A mobilização do governo federal ocorreu em resposta ao trágico caso de uma adolescente induzida ao suicídio durante uma transmissão ao vivo no aplicativo, fato registrado no mês passado e que gerou grande repercussão.
Medidas de segurança e dever legal
No diálogo com a empresa, os integrantes da AGU reforçaram que garantir a integridade de menores é uma obrigação jurídica das plataformas digitais.

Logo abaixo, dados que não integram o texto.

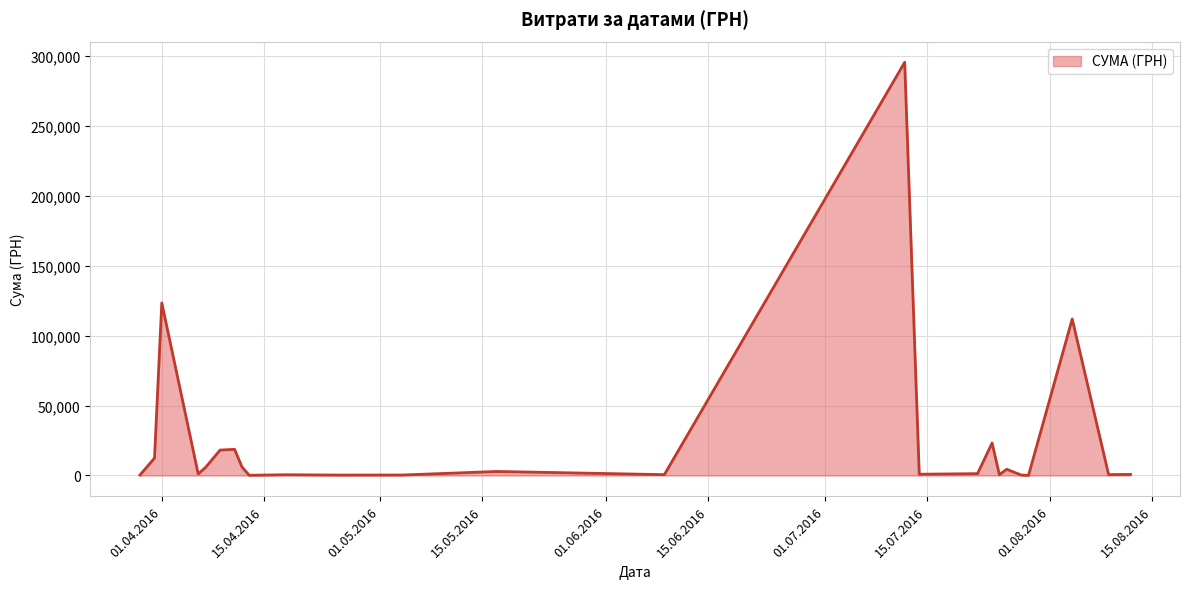

What is the difference between the second highest and minimum values?

123394.0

O órgão exigiu a implementação de ferramentas para prevenir riscos e identificar perfis vulneráveis.
Por sua vez, os executivos do Discord demonstraram abertura para acatar as determinações da legislação brasileira e sanar as vulnerabilidades operacionais apontadas pelas autoridades.
Possibilidade de ação judicial
Para formalizar os compromissos, a AGU estuda a elaboração de um Termo de Ajustamento de Conduta (TAC). Caso a plataforma não cumpra as exigências estipuladas, a Advocacia-Geral planeja mover uma ação judicial contra a companhia.